California, Arizona, Illinois, Maryland, Nevada, New Mexico, Oregon, Wyoming, and the District of Columbia are all a part of the litigation led by the FTC. 

"This supermarket mega-merger comes as American consumers have seen the cost of groceries rise steadily over the past few years. Kroger's acquisition of Albertsons would lead to additional grocery price hikes of everyday goods, further exacerbating the financial strain consumers across the country face today,” said Henry Liu, director of the FTC's Bureau of Competition. "Essential grocery store workers would also suffer under this deal, facing the threat of their wages dwindling, benefits diminishing, and their working conditions deteriorating." 

The proposed merger was originally announced in 2022 and would reportedly consolidate the ownership of Ralphs, Albertsons, Vons, and other large supermarket chains. If the consolidation were to go through, the new company would have almost 5,000 stores, 66 distribution centers, 52 manufacturing plants, 3,972 pharmacies, and 2,015 fuel centers.
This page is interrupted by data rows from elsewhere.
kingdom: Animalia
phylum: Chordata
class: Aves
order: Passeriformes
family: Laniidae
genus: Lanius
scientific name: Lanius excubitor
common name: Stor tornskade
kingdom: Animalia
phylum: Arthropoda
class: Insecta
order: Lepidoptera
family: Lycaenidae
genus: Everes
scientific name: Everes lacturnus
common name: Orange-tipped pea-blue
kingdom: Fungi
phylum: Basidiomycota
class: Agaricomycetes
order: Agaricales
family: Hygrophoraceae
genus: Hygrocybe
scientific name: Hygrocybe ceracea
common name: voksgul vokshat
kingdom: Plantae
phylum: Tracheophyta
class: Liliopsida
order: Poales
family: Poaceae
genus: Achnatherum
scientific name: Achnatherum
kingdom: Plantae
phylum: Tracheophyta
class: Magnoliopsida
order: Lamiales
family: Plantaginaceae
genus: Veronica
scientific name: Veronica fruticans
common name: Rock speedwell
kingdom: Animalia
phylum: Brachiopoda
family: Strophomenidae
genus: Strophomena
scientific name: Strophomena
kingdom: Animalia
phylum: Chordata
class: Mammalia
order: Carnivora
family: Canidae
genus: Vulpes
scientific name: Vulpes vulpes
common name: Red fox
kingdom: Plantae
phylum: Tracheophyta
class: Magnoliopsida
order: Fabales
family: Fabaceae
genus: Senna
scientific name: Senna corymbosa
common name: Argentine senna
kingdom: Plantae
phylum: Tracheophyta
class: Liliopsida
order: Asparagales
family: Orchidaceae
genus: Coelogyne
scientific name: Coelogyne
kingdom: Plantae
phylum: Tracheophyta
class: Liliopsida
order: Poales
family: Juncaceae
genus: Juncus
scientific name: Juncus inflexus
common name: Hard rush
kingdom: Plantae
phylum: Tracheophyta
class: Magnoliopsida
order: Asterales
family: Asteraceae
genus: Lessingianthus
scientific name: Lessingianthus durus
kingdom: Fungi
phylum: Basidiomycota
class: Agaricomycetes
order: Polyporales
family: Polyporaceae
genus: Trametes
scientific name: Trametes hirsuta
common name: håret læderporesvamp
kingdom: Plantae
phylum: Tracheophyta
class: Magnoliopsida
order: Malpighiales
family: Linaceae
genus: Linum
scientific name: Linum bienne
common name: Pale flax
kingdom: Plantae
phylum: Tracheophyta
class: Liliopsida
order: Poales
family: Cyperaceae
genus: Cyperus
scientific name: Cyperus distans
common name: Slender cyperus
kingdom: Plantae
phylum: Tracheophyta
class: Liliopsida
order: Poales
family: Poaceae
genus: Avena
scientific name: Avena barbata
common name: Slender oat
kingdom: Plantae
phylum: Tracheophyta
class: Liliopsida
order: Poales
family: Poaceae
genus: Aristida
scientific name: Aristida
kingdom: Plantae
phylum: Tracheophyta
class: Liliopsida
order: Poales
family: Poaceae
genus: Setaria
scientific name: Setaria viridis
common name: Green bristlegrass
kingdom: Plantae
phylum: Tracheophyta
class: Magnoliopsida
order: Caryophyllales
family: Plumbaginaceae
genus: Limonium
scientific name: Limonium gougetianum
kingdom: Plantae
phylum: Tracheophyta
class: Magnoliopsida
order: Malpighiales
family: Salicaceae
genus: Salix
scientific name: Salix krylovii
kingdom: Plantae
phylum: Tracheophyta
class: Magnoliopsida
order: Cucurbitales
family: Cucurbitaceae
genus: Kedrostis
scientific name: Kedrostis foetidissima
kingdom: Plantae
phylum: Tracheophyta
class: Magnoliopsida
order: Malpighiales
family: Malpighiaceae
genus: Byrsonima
In a new statement announcing the deal, Kroger said the new consolidated company foresees divesting some new stores. These stores will be a new stand-alone company established by Albertsons named SpinCo. The merger is a new effort by large grocery stores to compete with non-union stores such as Walmart and Costco. The United Food and Commercial Workers union has expressed opposition, noting that it will create a monopoly that would harm workers and raise prices for consumers.